## DIRECTIVE
Please gather every line in the records below that contains the string "collection".

## ENTRIES PROVIDED
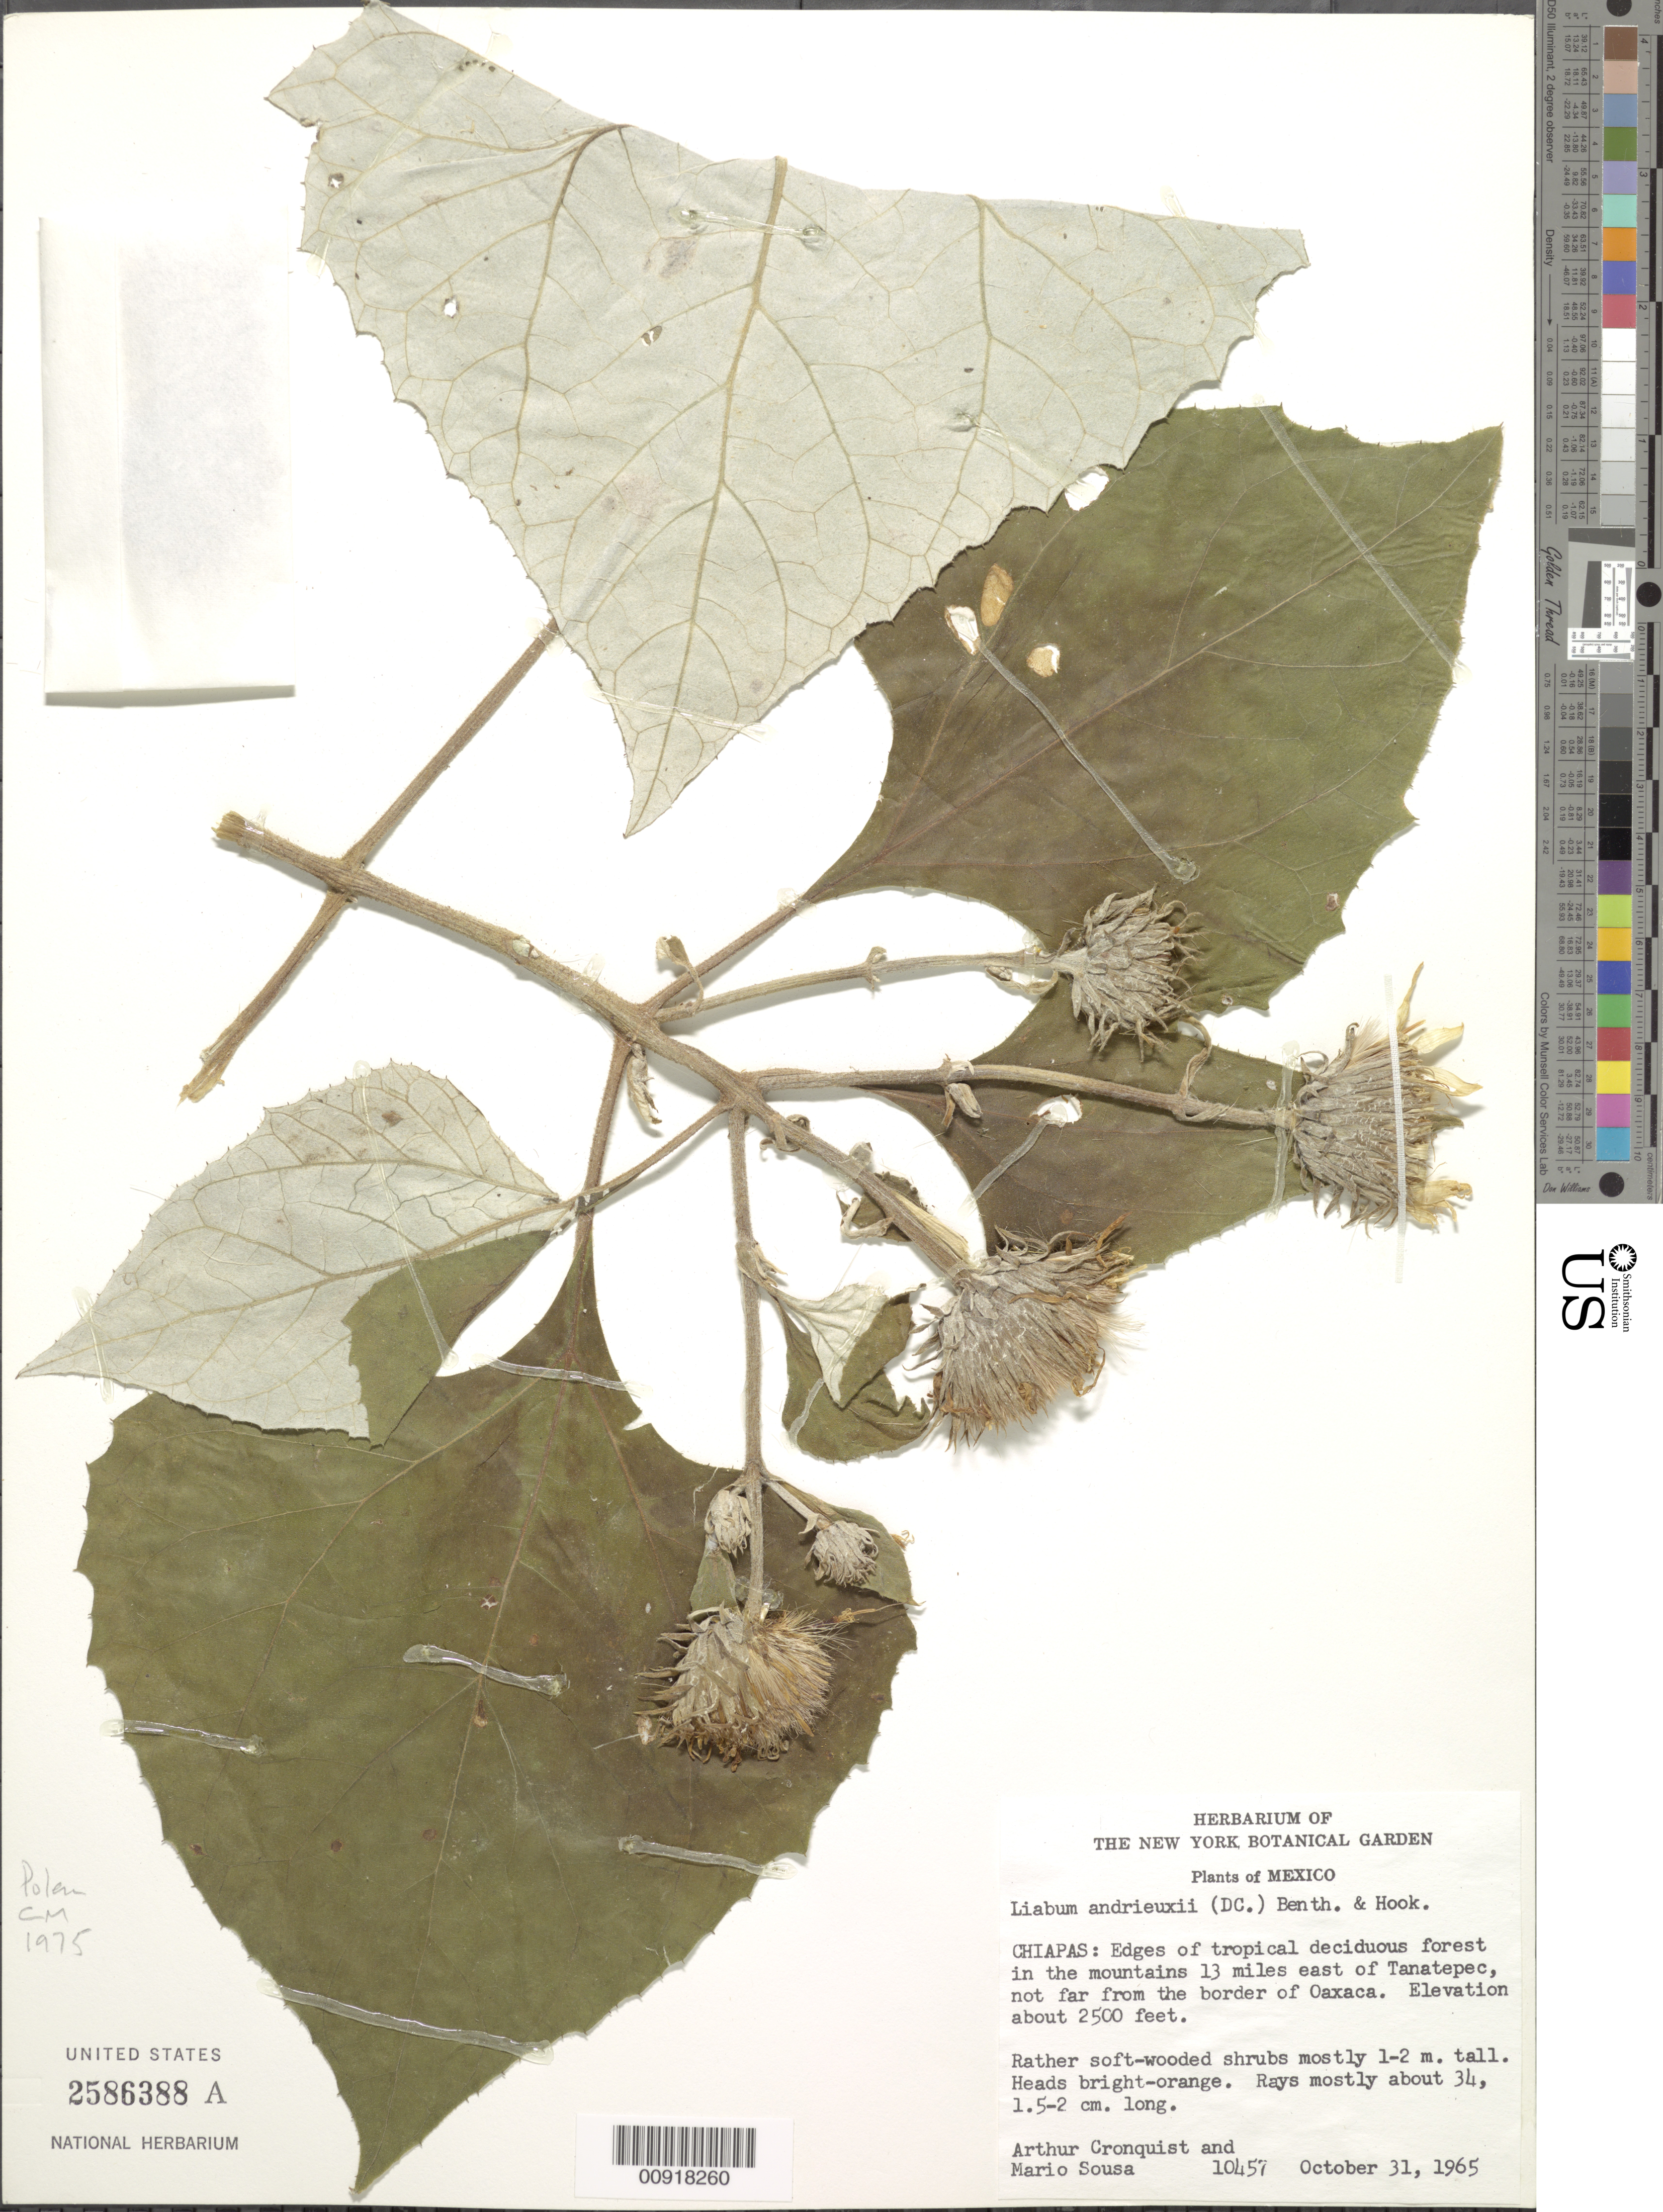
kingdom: Plantae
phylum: Tracheophyta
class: Magnoliopsida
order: Asterales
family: Asteraceae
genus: Sinclairia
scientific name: Sinclairia andrieuxii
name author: (DC.) H. Rob. & Brettell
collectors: A. J. Cronquist & M. Sousa S.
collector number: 10457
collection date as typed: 31 October 1965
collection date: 1965-10-31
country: Mexico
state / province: Chiapas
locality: Tanatepec, 13 miles east of, not far from border with Oaxaca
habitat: Edge of trop deciduous forest in mountains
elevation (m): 762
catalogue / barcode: US 2586388A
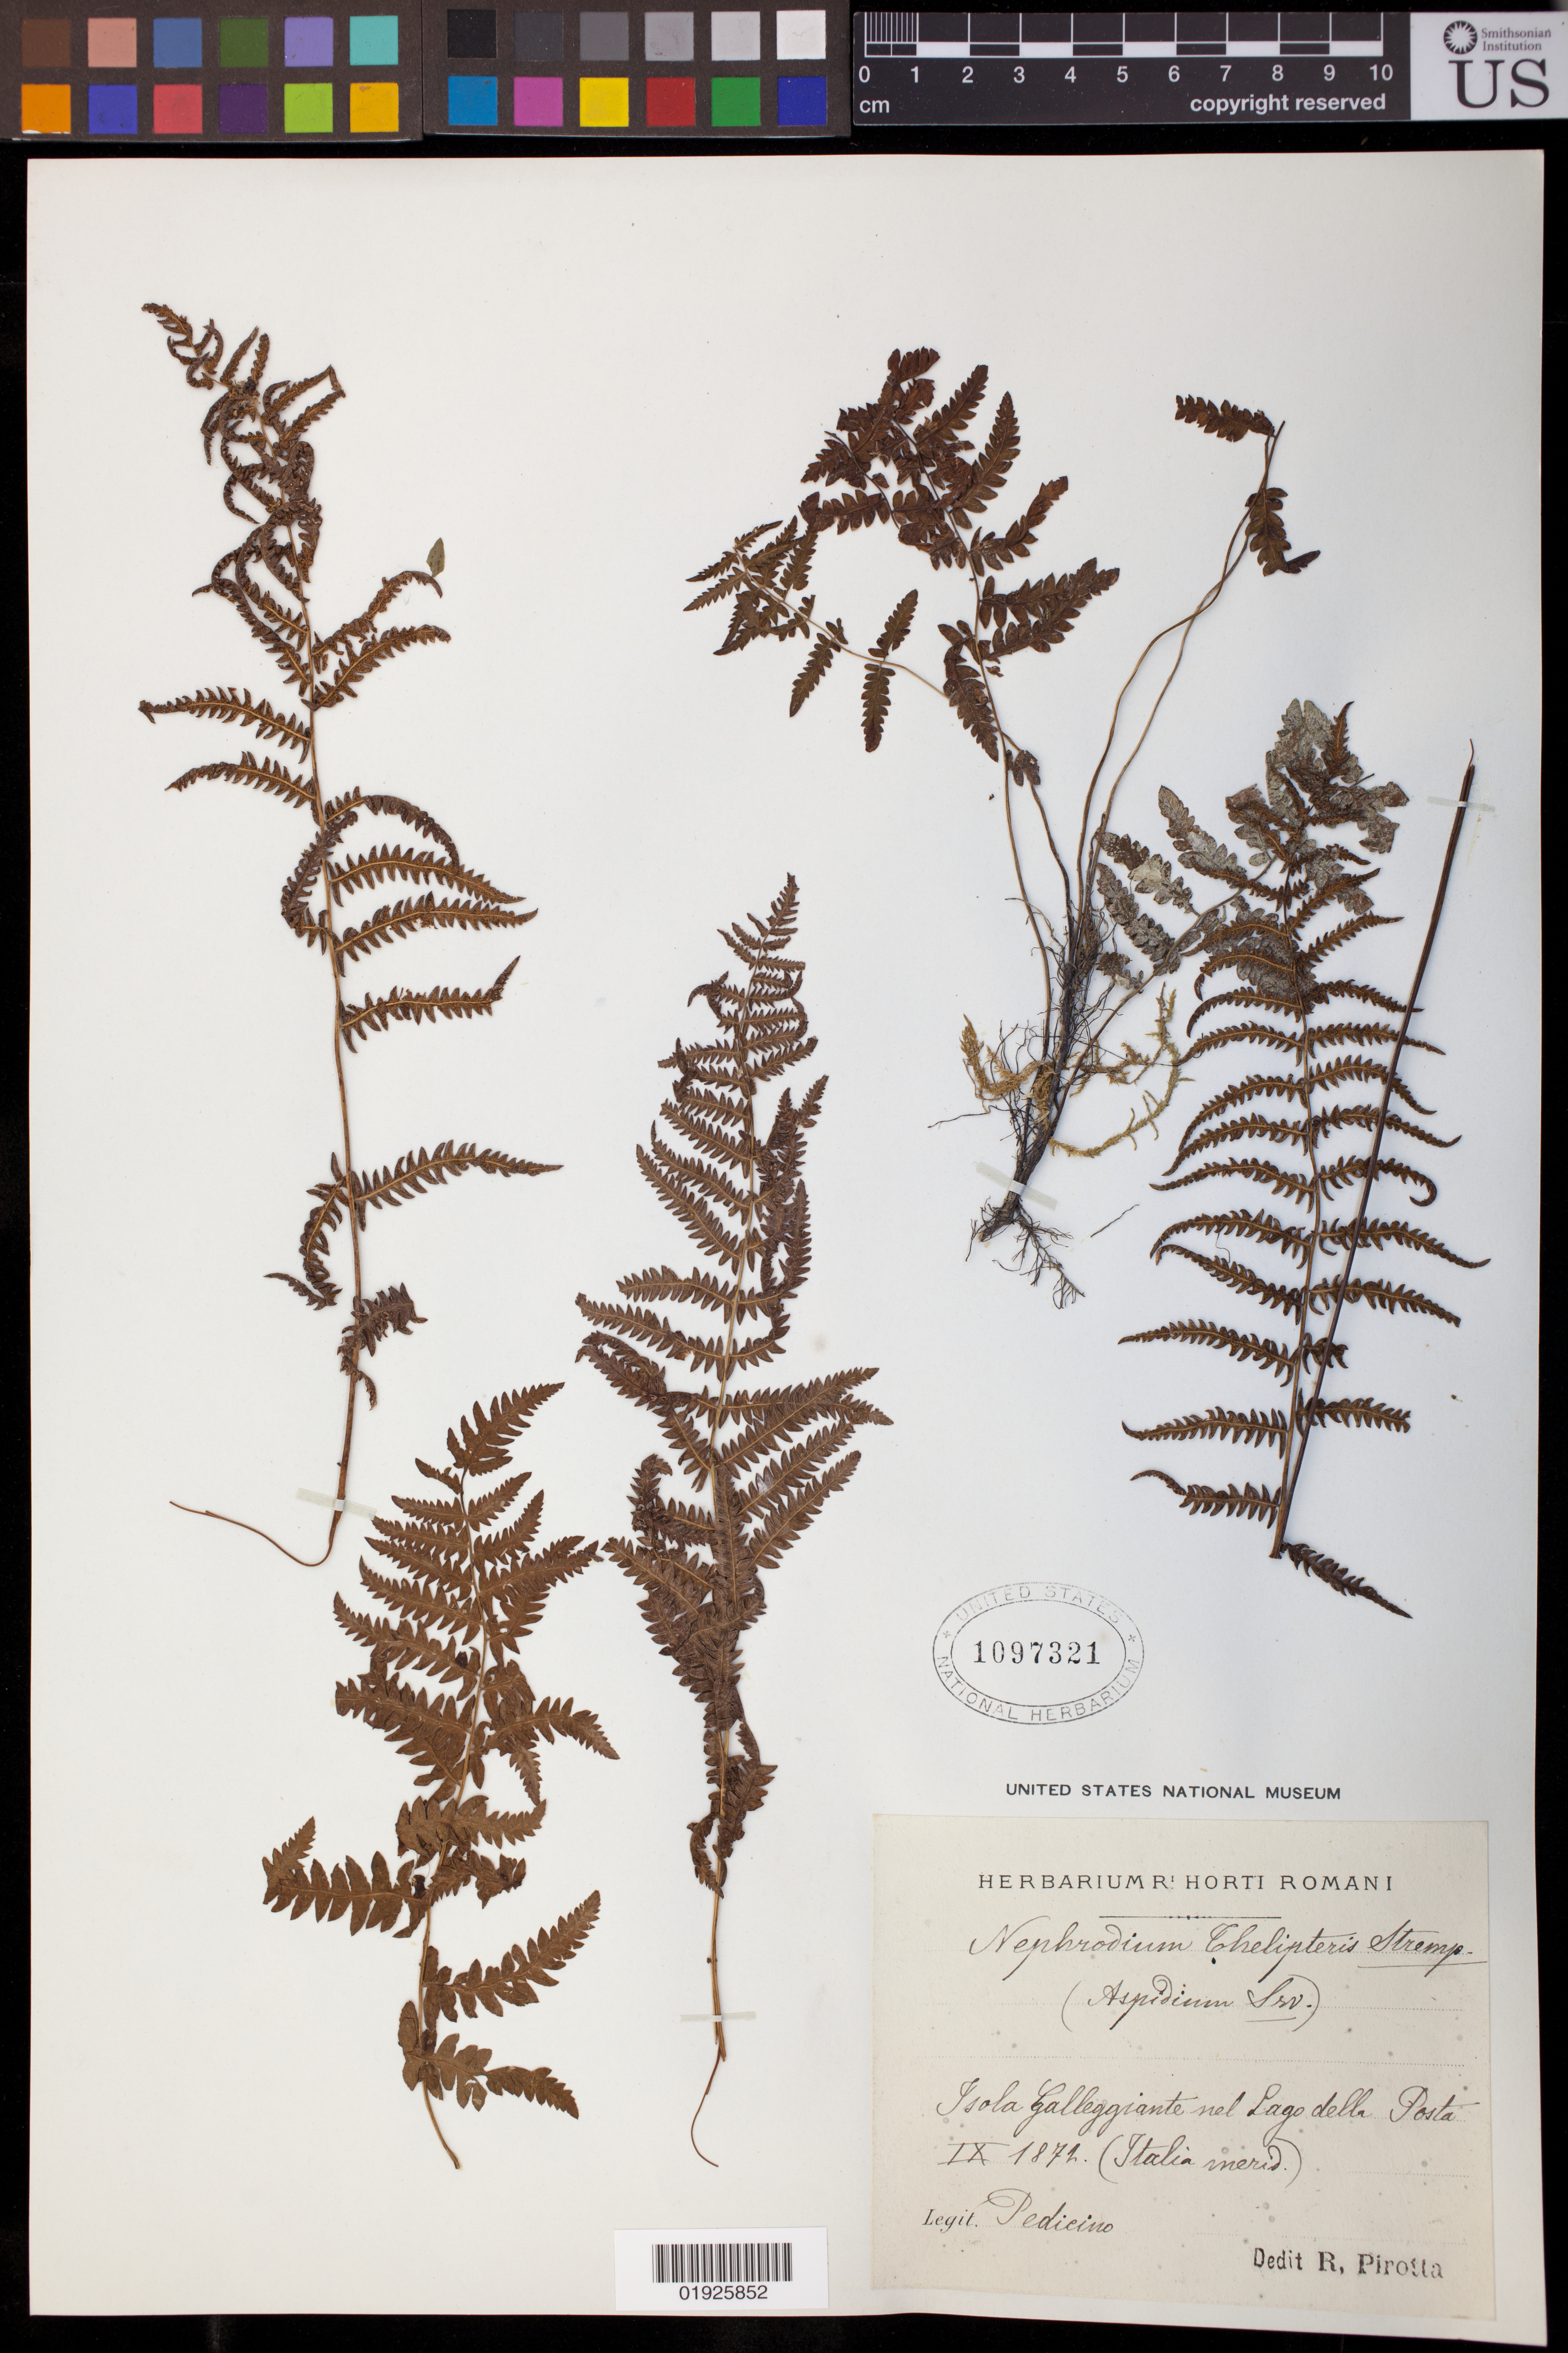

## TASK OUTPUT
collection date as typed: 31 October 1965
collection date: 1965-10-31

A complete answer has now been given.